C2. Use the data in LAWSCH85 for this exercise.

  1. Using the model below, state and test the null hypothesis that the rank of law schools has no ceteris paribus effect on median starting salary.

\[log(salary) = \beta_0 + \beta_1 LSAT + \beta_2 GPA + \beta_3 log(libvol) + \beta_4 log(cost) + \beta_5 rank + u\]

  1. Are features of the incoming class of students—namely, LSAT and GPA—individually or jointly significant for explaining salary?
  2. Test whether the size of the entering class (clsize) or the size of the faculty (faculty) needs to be added to this equation; carry out a single test.
  3. What factors might influence the rank of the law school that are not included in the salary regression?

C3. Refer to Computer Exercise C2 in Chapter 3. Now, use the log of the housing price as the dependent variable:

\[log(price) = \beta_0 + \beta_1 sqrft + \beta_2 bdrms + u\]

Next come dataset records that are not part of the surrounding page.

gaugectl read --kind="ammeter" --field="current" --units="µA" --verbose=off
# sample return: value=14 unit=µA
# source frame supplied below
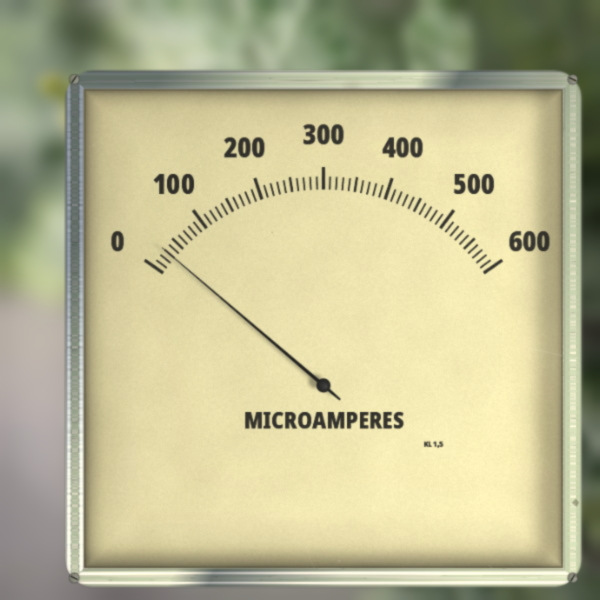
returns value=30 unit=µA
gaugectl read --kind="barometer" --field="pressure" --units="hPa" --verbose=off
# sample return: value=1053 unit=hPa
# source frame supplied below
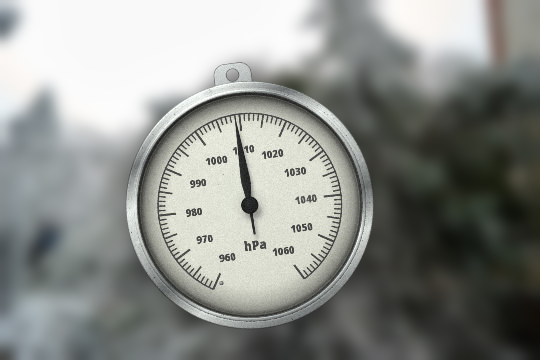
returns value=1009 unit=hPa
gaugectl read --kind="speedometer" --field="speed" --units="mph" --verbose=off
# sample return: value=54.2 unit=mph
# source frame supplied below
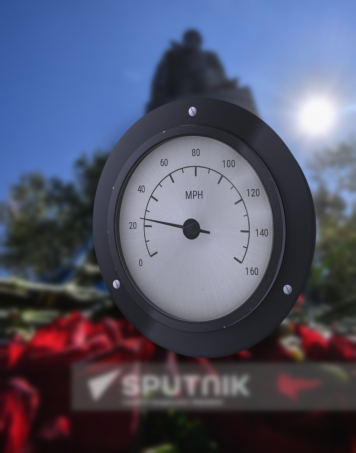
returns value=25 unit=mph
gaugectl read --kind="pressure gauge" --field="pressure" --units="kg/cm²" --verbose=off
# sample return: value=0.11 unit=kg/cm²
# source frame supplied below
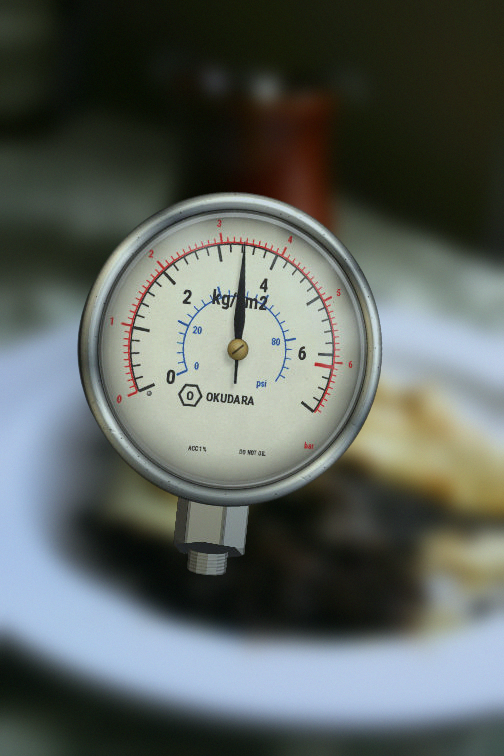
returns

  1. You are interested in estimating and obtaining a confidence interval for the percentage change in price when a 150-square-foot bedroom is added to a house. In decimal form, this is \(\theta_1 = 150\beta_1 + \beta_2\) . Use the data in HPRICE1 to estimate \(\theta_1\).
  2. Write \(\beta_2\) in terms of \(\theta_1\) and \(\beta_1\) and plug this into the \(log(price)\) equation. (i.e. You’re doing some algebra.)
  3. Use part (ii) to obtain a standard error for and use this standard error to construct a 95% confidence interval.

C5.

Use the data in MLB1 for this exercise.

  1. Estimate the model below. Compared to the results from equation 4.31 in the text (included below for your convenience) what happens to the statistical significance of hrunsyr? What about the size of the coefficient on hrunsyr?

\[log(salary) = \beta_0 + \beta_1 years + \beta_2 gamesyr + \beta_3 bavg + \beta_4 hrunsyr + u\]

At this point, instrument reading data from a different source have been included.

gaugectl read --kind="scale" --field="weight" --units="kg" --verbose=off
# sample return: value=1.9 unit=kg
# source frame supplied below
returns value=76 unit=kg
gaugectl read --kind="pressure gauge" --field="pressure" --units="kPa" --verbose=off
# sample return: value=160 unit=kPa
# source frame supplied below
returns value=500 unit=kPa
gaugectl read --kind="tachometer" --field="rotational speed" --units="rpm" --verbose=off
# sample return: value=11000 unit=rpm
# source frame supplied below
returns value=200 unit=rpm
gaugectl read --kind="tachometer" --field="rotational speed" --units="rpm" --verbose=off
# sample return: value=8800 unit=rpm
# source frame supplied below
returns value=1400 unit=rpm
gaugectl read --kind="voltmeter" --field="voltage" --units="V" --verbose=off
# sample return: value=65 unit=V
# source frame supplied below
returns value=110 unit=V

fit5.0 <- lm(lsalary ~ years + gamesyr + bavg + hrunsyr + rbisyr, mlb)
stargazer(fit5.0,type = "text")

===============================================
                        Dependent variable:    
                    ---------------------------
                              lsalary          
-----------------------------------------------
years                        0.069***          
                              (0.012)          
                                               
gamesyr                      0.013***          
                              (0.003)          
                                               
bavg                           0.001           
                              (0.001)          
                                               
hrunsyr                        0.014           
                              (0.016)          
                                               
rbisyr                         0.011           
                              (0.007)          
                                               
Constant                     11.192***         
                              (0.289)          
                                               
-----------------------------------------------
Observations                    353            
R2                             0.628           
Adjusted R2                    0.622           
Residual Std. Error      0.727 (df = 347)      
F Statistic          117.060*** (df = 5; 347)  
===============================================
Note:               *p<0.1; **p<0.05; ***p<0.01
  1. Add the variables runsyr (runs per year), fldperc (fielding percentage), and sbasesyr (stolen bases per year) to the model from part (i). Which of these factors are individually significant?
  2. In the model from part (ii), test the joint significance of bavg, fldperc, and sbasesyr.